• _Activity_:
Of all the lines below, return only those starting with the line holding "left knee: (206, 353)" and going on through the line holding "left elbow: (350, 232)", exactly as written.
------------
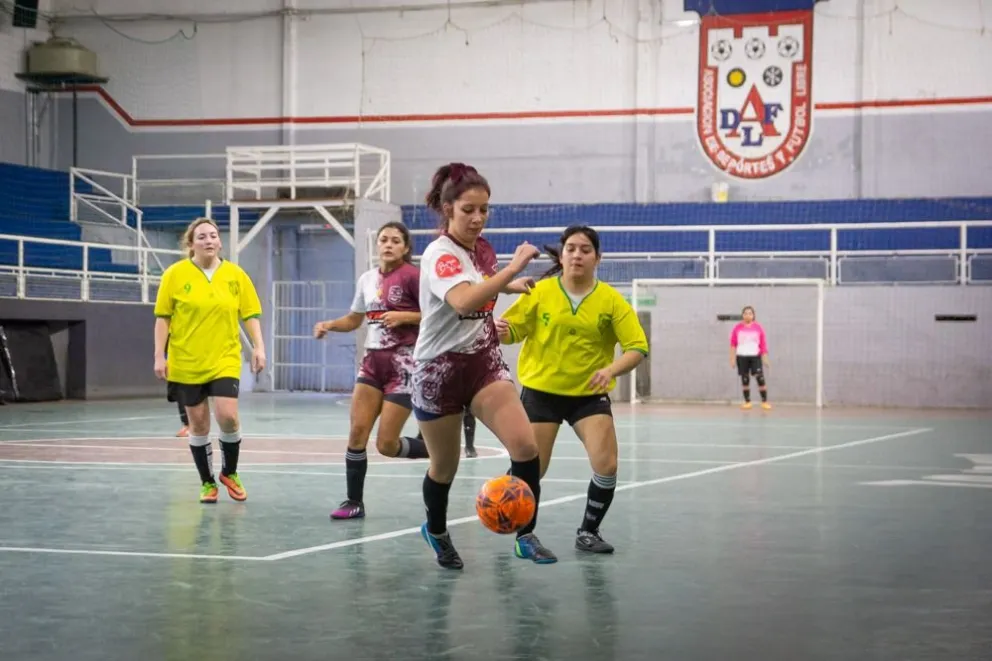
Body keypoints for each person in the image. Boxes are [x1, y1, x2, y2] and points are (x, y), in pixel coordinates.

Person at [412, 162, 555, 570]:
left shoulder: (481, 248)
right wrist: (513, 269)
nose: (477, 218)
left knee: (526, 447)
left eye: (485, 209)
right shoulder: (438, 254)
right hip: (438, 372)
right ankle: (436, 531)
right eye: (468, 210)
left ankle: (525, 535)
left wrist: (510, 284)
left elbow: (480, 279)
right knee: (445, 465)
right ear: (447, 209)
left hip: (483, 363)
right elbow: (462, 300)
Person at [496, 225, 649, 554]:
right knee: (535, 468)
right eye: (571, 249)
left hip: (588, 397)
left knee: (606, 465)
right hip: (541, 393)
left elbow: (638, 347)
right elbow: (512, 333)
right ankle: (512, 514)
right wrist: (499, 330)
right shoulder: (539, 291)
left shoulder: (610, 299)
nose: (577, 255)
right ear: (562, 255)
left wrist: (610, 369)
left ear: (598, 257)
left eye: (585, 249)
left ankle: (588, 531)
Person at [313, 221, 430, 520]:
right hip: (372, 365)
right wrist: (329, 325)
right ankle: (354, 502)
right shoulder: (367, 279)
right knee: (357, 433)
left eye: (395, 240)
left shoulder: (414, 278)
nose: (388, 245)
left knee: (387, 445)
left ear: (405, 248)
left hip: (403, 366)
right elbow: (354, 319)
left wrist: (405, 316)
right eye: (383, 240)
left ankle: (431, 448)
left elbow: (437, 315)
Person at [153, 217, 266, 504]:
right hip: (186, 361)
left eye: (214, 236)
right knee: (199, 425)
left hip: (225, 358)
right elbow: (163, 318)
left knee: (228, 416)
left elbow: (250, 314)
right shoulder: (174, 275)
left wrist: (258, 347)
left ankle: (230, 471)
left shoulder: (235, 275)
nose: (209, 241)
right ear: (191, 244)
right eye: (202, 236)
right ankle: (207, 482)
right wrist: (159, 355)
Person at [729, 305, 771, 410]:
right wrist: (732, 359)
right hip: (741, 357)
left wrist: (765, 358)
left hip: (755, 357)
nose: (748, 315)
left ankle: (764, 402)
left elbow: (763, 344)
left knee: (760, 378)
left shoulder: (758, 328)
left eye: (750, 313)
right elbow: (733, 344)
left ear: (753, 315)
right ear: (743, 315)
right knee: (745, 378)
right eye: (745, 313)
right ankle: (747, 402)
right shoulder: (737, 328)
------------
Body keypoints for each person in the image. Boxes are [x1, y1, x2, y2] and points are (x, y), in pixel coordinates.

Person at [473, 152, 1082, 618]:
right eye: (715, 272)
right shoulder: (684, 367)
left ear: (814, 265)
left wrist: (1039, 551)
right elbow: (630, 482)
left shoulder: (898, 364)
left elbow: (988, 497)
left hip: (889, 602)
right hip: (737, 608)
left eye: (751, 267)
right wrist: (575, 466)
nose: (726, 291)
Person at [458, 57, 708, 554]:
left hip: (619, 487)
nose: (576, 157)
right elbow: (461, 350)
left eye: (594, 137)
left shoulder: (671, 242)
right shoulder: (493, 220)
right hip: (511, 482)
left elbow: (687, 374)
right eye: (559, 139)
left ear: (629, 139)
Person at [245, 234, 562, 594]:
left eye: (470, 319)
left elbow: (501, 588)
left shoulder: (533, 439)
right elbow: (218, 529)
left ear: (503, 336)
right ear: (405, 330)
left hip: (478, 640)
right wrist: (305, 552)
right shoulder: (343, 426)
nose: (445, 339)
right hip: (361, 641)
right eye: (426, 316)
------------
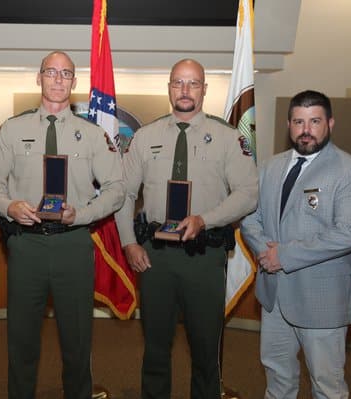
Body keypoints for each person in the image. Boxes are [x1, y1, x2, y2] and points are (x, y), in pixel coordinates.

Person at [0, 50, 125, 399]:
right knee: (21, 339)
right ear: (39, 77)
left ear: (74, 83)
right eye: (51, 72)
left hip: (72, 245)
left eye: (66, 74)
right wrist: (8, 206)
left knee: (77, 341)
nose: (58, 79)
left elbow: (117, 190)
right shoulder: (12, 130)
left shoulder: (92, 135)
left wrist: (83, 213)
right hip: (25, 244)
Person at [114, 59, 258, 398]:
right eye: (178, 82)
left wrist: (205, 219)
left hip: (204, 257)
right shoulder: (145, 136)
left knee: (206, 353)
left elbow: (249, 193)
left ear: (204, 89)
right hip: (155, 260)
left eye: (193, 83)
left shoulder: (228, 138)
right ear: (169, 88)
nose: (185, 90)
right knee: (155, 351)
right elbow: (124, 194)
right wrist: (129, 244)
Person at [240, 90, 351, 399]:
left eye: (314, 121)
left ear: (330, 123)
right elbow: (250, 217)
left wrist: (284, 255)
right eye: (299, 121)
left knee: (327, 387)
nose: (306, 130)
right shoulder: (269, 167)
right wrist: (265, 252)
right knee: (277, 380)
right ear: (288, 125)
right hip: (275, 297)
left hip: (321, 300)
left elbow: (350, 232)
------------
• _Response box_:
left knee: (206, 353)
left elbow: (249, 193)
left ear: (204, 89)
right hip: (155, 260)
left eye: (193, 83)
left shoulder: (228, 138)
right ear: (169, 88)
nose: (185, 90)
right knee: (155, 351)
right elbow: (124, 194)
right wrist: (129, 244)
Person at [240, 90, 351, 399]:
left eye: (314, 121)
left ear: (330, 123)
right elbow: (250, 217)
left wrist: (284, 255)
right eye: (299, 121)
left knee: (327, 387)
nose: (306, 130)
right shoulder: (269, 167)
right wrist: (265, 252)
right knee: (277, 380)
right ear: (288, 125)
right hip: (275, 297)
left hip: (321, 300)
left elbow: (350, 232)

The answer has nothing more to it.